To give you an idea of what you can do with this, suppose you would like
to discover new variable blue supergiants in the Gaia data (who knows –
you might discover the precursor of the next nearby supernova!). You
could start with establishing color cuts and train your favourite
machine learning device on light curves of variable blue supergiants.
Here's how to get (and, for simplicity, plot) time series of stars
classified as blue supergiants by Simbad for which Gaia DR2 lightcurves
are available, using pyvo and a little async trick:
from matplotlib import pyplot as plt
import pyvo
def main():
simbad = pyvo.dal.TAPService(
"http://simbad.u-strasbg.fr:80/simbad/sim-tap")
gavodc = pyvo.dal.TAPService("http://dc.g-vo.org/tap")
# Get blue supergiants from Simbad
simjob = simbad.submit_job("""
select main_id, ra, dec
from basic
where otype='BlueSG*'""")
simjob.run()
# Get lightcurves from Gaia
try:
simjob.wait()
time_series = gavodc.run_sync("""
SELECT b.*, bp_obs_time, bp_flux, rp_obs_time, rp_flux
FROM (SELECT
main_id, source_id, g.ra, g.dec
FROM
gaia.dr2light as g
JOIN TAP_UPLOAD.t1 AS tc
ON (0.002>DISTANCE(tc.ra, tc.dec, g.ra, g.dec))
OFFSET 0) AS b
JOIN gaia.dr2epochflux
USING (source_id)
""",
uploads={"t1": simjob.result_uri})
finally:
simjob.delete()
# Now plot one after the other
for row in time_series.table:
plt.plot(row["bp_obs_time"], row["bp_flux"])
plt.plot(row["rp_obs_time"], row["rp_flux"])
plt.show(block=False)
raw_input("{}; press return for next...".format(row["main_id"]))
plt.cla()
if __name__=="__main__":
main()
If you bother to read the code, you'll notice that we transfer the
Simbad result directly to the GAVO data center without first
downloading it. That's fairly boring in this case, where the table is
small. But if you have a narrow pipe for one reason or another and some
105 rows, passing around async result URLs is a useful trick.

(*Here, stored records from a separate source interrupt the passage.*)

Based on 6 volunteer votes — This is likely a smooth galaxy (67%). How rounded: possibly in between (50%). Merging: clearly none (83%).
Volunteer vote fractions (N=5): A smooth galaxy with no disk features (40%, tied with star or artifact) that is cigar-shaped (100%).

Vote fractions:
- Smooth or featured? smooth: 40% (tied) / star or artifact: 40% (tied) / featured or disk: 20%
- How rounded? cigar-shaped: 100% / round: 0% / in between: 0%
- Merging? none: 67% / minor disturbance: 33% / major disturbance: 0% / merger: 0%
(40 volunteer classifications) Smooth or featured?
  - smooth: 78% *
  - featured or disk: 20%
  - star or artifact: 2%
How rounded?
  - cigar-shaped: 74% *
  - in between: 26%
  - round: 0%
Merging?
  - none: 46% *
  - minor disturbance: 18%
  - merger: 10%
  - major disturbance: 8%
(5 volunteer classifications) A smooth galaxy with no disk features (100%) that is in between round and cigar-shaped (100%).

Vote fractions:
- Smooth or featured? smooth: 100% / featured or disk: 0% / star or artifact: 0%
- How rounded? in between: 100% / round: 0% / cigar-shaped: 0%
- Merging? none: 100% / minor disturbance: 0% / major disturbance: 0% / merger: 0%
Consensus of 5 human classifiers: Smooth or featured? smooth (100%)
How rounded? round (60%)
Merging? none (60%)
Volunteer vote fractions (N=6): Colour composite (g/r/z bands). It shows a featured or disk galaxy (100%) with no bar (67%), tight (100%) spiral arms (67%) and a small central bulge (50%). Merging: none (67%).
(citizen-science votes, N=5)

In this particular case the whole thing returns just four stars, so
perhaps that's not a terribly useful target for your learning machine.
But this piece of code should get you started to where there's more
data.
You should read the column descriptions and footnotes in the query
results (or from the reference URL) – this
tells you how to interpret the times and how to make magnitudes from the
fluxes if you must. You probably can't hear it any more, but just in
case: If you can, process fluxes rather than magnitudes from Gaia,
because the errors are painful to interpret in magnitudes when the
fluxes are small (try it!).
Note how the photometry data is stored in arrays in the database, and
that VOTables can just transport these. The bad news is that support for
manipulating arrays in ADQL is pretty much zero at this point; this
means that, when you have trained your ML device, you'll probably have
to still download lots and lots of light curves rather than write some
elegant ADQL to do the filtering server-side. However, I'd be highly
interested to work out how some tastefully chosen user defined functions
might enable offloading at least a good deal of that analysis to the
database. So – if you know what you'd like to do, by all means let me
know. Perhaps there's something I can do for you.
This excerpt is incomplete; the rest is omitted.